Post by ZA Perana » Fri 30 Dec 2016, 19:54

zahistorics wrote:My point about LHD and classic imports is:

LHD a sore point with the government, and hasn't been helped by the actions and language of many so called enthusiasts. Last time there was a huge hoo ha and it went to parliament, it was all a lot unnecessary fuss and bother about a simple harmonisation of the regulations, and failure to understand that, nothing more. Nevertheless the whole unseemly exercise generated a lot of ill will, which still lingers today.

So, rather (first) work on a reasonable regime for importing (RHD) classic cars. That takes all of the unnecessary heat about LHD completely out of the equation, and leads to easier negotiations.

Then after you have cracked open the doors and got a system running, have a look at getting special dispensations for LHD cars.

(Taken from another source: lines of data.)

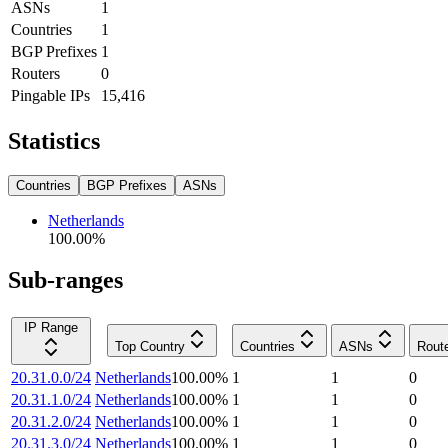
ASNs
1
Countries
1
BGP Prefixes
1
Routers
0
Pingable IPs
15,416
Statistics
Countries
BGP Prefixes
ASNs
Netherlands
100.00
%
Sub-ranges
IP Range
Top Country
Countries
ASNs
Rout
20.31.0.0/24
Netherlands
100.00
%
1
1
0
20.31.1.0/24
Netherlands
100.00
%
1
1
0
20.31.2.0/24
Netherlands
100.00
%
1
1
0
20.31.3.0/24
Netherlands
100.00
%
1
1
0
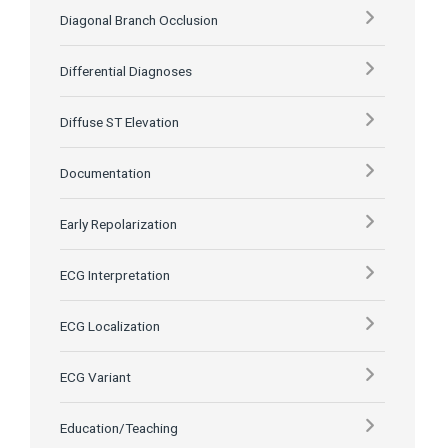
Diagonal Branch Occlusion
Differential Diagnoses
Diffuse ST Elevation
Documentation
Early Repolarization
ECG Interpretation
ECG Localization
ECG Variant
Education/Teaching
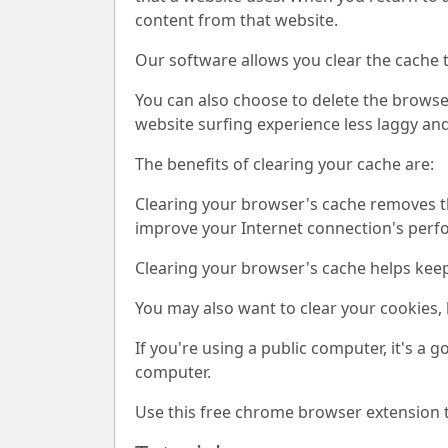
content from that website.
Our software allows you clear the cache 
You can also choose to delete the browser
website surfing experience less laggy and
The benefits of clearing your cache are:
Clearing your browser's cache removes th
improve your Internet connection's per
Clearing your browser's cache helps kee
You may also want to clear your cookies, 
If you're using a public computer, it's a 
computer.
Use this free chrome browser extension t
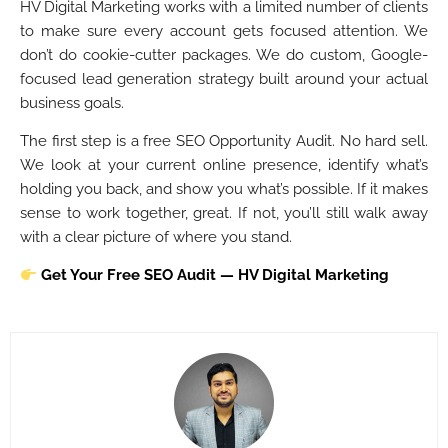
HV Digital Marketing works with a limited number of clients
to make sure every account gets focused attention. We
don’t do cookie-cutter packages. We do custom, Google-
focused lead generation strategy built around your actual
business goals.
The first step is a free SEO Opportunity Audit. No hard sell.
We look at your current online presence, identify what’s
holding you back, and show you what’s possible. If it makes
sense to work together, great. If not, you’ll still walk away
with a clear picture of where you stand.
Get Your Free SEO Audit — HV Digital Marketing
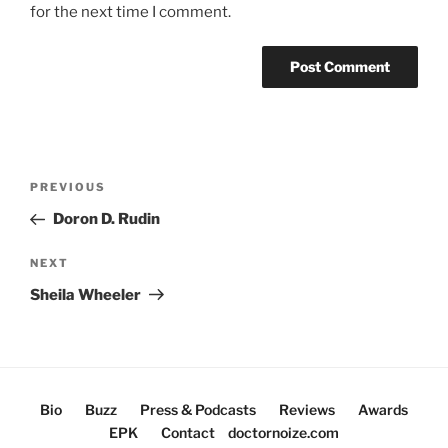
for the next time I comment.
Post
Previous
PREVIOUS
navigation
Post
Doron D. Rudin
Next
NEXT
Post
Sheila Wheeler
Bio
Buzz
Press & Podcasts
Reviews
Awards
EPK
Contact
doctornoize.com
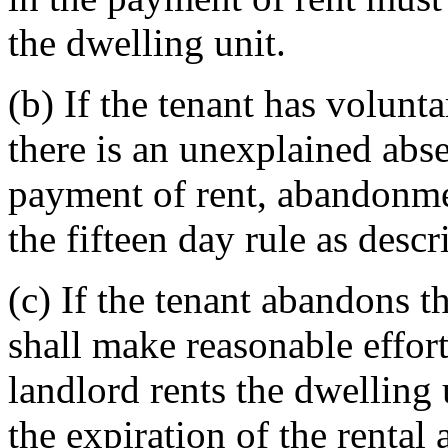
the dwelling unit.
(b) If the tenant has volunta
there is an unexplained abse
payment of rent, abandonme
the fifteen day rule as descr
(c) If the tenant abandons t
shall make reasonable efforts 
landlord rents the dwelling 
the expiration of the rental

I would rather have some classic car imports, than having no classic car imports because things were stuffed up by an insistence on including LHD cars.

If it is so dangerous to have both types of steering, on the same stretch of road, how come it is possible to have the huge traffic flow between Britain and mainland Europe?
In terms of percentages there is no 'huge' traffic flow between the two. The numbers are tiny.

In terms of danger there are two issues:

1. It is unbelievably easy to get distracted and confused about which side of the road you should be on especially when pulling away and when leaving junctions, I see it a lot of the time. Does not apply to the import to ZA scenario.

2. Steering wheel on the wrong side for the road you are driving on. Huge visibility issues. You cannot see on coming traffic at skew junctions and on merge lanes. Difficult to see oncoming traffic on roundabouts. Massive overtaking risks. The all do apply to the ZA scenario. Especially the overtaking. ZA as a driving nation is pretty rubbish as a nation at having many overtaking accidents, even in RHD cars.
Agreed on many points. Very well places sources have brought it to my attention that the stance on LHD is slackening to a point and a certain degree of common sense is now being used, be it cars allowed to be driven in SA temporarily for a period of time.

The risks with LHD are there, I have driven LHD cars in SA and honesty hated the experience for all the reasons you mention in point 2. As you rightly mention importing and LHD are separate issues.

Id like to see duties reduced on imports because in all honestly how many classic cars are imported anyway, its hardly in the thousands. Reduce duty to 15% , add VAT of 14% and that to me would be fair for RHD cars. The whole whoo ha about LHD dates back to 1998-99 when I believe certain sectors complained about what a flood of LHD cars might do to their local market.

I feel nothing for manufactures in SA, their right to be protected to me is moot seeing as they obtain massive government subsidies from the Motor Industry Development plan, thus this extra protection is to me overkill. Once again how many cars are actually manufactured in SA. The vast majority are imported.